DOCUMENT TEXT:
------
Control of Interfacial Charge Transfer in Organic Dye-Sensitized Solar Cells Based on Cobalt Electrolytes

Yan Hao^a, Gerrit Boschloo^a, Erik Gabrielsson^b

^aOrganic Chemistry, Centre of Molecular Devices, Department of Chemistry, Chemical Science and Engineering, Royal Institute of Technology (KTH), SE-10044 Stockholm, Sweden, Sweden

International Conference on Hybrid and Organic Photovoltaics
Proceedings of International Conference on Hybrid and Organic Photovoltaics 2015 (HOPV15)

Roma, Italy, 2015 May 11th - 13th

Organizer: Filippo De Angelis

Poster, Yan Hao, 392
Publication date: 5th February 2015

The understanding of charge transfer dynamics in dye-sensitized solar cells (DSCs) is of fundamental interest and the control of it is essential for the elevation of devices from the laboratory to large scale production. A key requirement for an excellent device performance is a highly efficient electron injection and regeneration of the oxidized dye.^1-3 These beneficial electron transfer processes are in competition with the decay of the excited state of the dye to the ground state and the recombination of injected electrons with dye cations. Recombination with the redox mediator is an additional process which can limit the overall efficiency as well. On the sight of slowing down the recombination between injected electrons and dye cations, a possible way to attenuate losses through recombination is to move the positive charge further away from the metal oxide surface. Herein by desigining the synthesis and describing the utilization of a supramolecular approach, a modified triphenylamine dye named E6 has been successfully used in dye-sensitized solar cell, where two external triphenylamine (TPA) donors via insulating aliphatic chains were introduced into donor part compared with D49, as shown in Figure 1. This molecule enables a charge transfer from the center triphenylamine group to the outer triphenylamine units and therefore possibly further away from the TiO₂ surface. Possibly due to its bulky structure it has an acceptable blocking effect to prevent the recombination of electrons from TiO₂ to the cobalt-based electrolyte. And by facilitated charge transfer from core to external TPA groups, the recombination to the oxidized form of the dye is also be suppressed as we expect. So, we are very positive to suggest the presented supramolecular approach for the improvement of the solar cells.
------
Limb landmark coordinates
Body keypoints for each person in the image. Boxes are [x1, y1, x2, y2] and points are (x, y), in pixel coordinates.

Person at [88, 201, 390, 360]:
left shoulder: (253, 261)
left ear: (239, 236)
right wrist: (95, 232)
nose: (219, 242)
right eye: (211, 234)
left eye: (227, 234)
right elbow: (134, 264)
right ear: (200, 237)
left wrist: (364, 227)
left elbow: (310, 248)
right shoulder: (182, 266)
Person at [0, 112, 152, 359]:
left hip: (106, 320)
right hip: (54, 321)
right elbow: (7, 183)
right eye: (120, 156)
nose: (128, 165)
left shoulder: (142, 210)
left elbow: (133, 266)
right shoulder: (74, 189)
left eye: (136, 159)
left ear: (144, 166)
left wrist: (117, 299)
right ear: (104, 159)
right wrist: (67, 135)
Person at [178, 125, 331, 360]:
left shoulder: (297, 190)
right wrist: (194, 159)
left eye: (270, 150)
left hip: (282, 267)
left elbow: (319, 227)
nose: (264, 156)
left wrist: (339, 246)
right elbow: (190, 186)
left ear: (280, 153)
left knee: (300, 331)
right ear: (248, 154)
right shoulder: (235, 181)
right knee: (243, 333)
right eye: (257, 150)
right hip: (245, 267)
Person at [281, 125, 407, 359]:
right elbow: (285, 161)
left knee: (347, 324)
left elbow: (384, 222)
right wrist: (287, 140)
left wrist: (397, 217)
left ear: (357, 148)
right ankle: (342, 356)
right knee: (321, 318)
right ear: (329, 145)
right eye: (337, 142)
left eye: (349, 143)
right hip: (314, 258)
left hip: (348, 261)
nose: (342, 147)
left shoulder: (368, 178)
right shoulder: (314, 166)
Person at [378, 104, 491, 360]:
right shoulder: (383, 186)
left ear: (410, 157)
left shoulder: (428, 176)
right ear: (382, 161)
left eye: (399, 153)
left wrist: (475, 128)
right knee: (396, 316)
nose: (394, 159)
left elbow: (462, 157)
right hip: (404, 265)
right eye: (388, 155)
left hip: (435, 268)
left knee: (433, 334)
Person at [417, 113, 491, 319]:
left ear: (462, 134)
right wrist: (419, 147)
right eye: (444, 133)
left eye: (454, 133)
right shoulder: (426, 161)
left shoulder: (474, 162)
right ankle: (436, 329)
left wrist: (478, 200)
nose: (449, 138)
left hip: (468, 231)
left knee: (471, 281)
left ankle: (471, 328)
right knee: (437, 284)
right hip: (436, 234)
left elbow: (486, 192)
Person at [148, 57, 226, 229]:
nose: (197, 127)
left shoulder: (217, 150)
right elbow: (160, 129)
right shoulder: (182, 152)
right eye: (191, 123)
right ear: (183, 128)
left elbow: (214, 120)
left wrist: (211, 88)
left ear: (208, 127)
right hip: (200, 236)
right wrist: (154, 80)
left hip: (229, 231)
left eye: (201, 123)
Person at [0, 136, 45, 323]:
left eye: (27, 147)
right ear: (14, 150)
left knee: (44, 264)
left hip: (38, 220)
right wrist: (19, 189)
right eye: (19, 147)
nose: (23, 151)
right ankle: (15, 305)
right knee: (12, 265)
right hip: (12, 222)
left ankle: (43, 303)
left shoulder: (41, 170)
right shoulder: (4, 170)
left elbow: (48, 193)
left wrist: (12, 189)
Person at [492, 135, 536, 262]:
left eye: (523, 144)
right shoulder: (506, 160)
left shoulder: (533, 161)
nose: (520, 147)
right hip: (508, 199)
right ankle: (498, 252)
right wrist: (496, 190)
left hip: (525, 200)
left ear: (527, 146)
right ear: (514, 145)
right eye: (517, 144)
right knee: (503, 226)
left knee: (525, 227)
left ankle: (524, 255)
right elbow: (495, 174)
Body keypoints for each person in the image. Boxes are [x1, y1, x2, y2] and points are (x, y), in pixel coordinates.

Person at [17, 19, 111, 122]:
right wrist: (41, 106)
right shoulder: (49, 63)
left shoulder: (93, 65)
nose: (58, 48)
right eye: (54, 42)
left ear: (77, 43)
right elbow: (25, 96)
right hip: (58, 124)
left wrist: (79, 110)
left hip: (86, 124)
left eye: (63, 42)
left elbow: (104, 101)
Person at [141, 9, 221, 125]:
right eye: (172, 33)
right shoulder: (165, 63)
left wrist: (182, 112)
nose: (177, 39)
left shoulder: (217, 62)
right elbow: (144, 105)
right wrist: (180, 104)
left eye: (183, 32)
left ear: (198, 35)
------
SET OF TASKS:
A - Print the part of the solar cell abstract that opens with the words containing "Yan Hao^a, Gerrit" and closes with "Photovoltaics 2015 (HOPV15)".
B - Proceed with the abstract on dye-sensitized solar cells from the point where it stops.
The material has no connection to the abstract on dye-sensitized solar cells.

RESPONSES TO THE TASKS:
A -
Yan Hao^a, Gerrit Boschloo^a, Erik Gabrielsson^b

^aOrganic Chemistry, Centre of Molecular Devices, Department of Chemistry, Chemical Science and Engineering, Royal Institute of Technology (KTH), SE-10044 Stockholm, Sweden, Sweden

International Conference on Hybrid and Organic Photovoltaics
Proceedings of International Conference on Hybrid and Organic Photovoltaics 2015 (HOPV15)

B -
Figure 1: Chemical structures of D49 and E6.
1. Ghadiri, E.; Taghavinia, N. S.; Zakeeruddin, M.; Grätzel, M.; Moser, J. E.; Nano Lett 2010, 10, 1632-1638. 2. Listorti, A.; O'Regan, B.; Durrant, J. R.; Chem. Mat 2011, 23, 3381-3399. 3. Bauer, C.; Boschloo, G..; Mukhtar, E.; Hagfeldt, A.; J. Phys. Chem. B 2002, 106, 12693-12704.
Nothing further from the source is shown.